Stability and Effect of Parkinsonian State on Deep Brain Stimulation Cortical Evoked Potentials

Objectives To characterize and compare the stability of cortical potentials evoked by deep brain stimulation (DBS) of the subthalamic nucleus (STN) across the naive, parkinsonian, and pharmacologically treated parkinsonian states. To advance cortical potentials as possible biomarkers for DBS programming. Materials and Methods Serial electrocorticographic (ECoG) recordings were made more than nine months from a single non-human primate instrumented with bilateral ECoG grids spanning anterior parietal to prefrontal cortex. Cortical evoked potentials (CEPs) were generated through time-lock averaging of the ECoG recordings to DBS pulses delivered unilaterally in the STN region using a chronically implanted, six-contact, scaled DBS lead. Recordings were made across the naive followed by mild and moderate parkinsonian conditions achieved by staged injections of the 1-methyl-4-phenyl-1,2,3,6-tetrahydropyridine (MPTP) neurotoxin. In addition to characterizing the spatial distribution and stability of the response within each state, changes in the amplitude and latency of CEP components as well as in the frequency content were examined in relation to parkinsonian severity and dopamine replacement. Results In the naive state, the STN DBS CEP presented as a multiphase response maximal over M1 cortex, with components attributable to physiological activity distinguishable from stimulus artifact as early as 0.45-0.75 msec poststimulation. When delivered using therapeutically effective parameters in the parkinsonian state, the CEP was highly stable across multiple recording sessions within each behavioral state.
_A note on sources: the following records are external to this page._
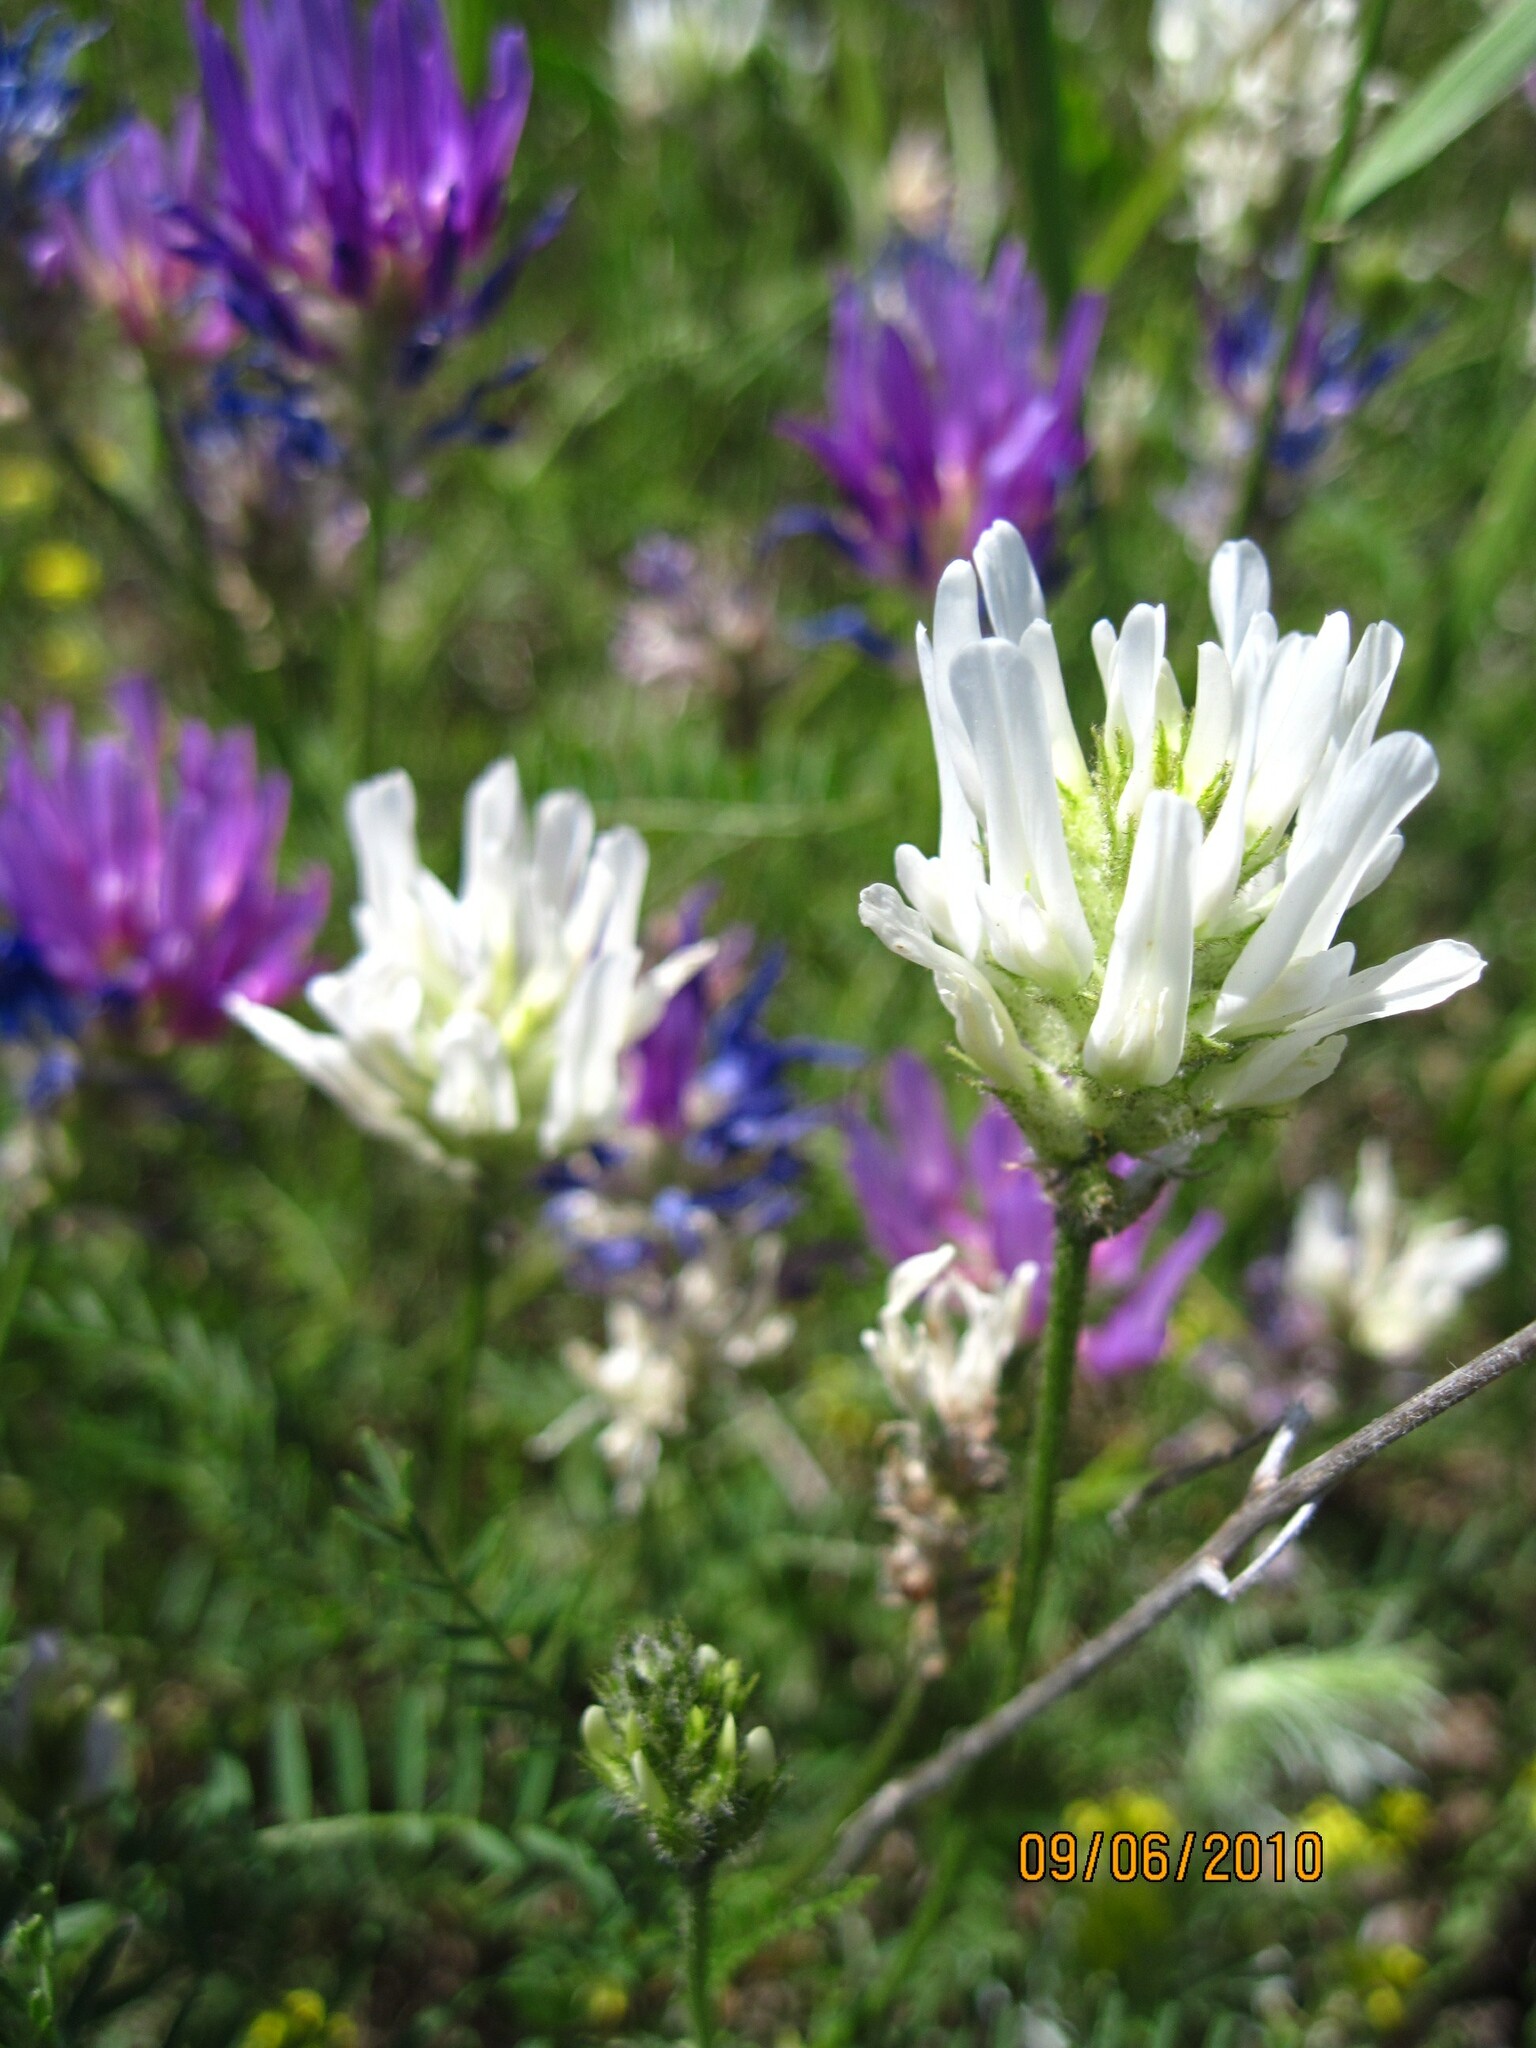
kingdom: Plantae
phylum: Tracheophyta
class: Magnoliopsida
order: Fabales
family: Fabaceae
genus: Astragalus
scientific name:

Across states, significant differences were present with respect to both the latency and amplitude of individual response components, with greater differences present for longer-latency components (all p < 0.05). Power spectral density analysis revealed a high-beta peak within the evoked response, with significant changes in power between disease states across multiple frequency bands. Conclusions Our findings underscore the spatiotemporal specificity and relative stability of the DBS-CEP associated with different disease states and with therapeutic benefit. DBS-CEP may be a viable biomarker for therapeutic programming.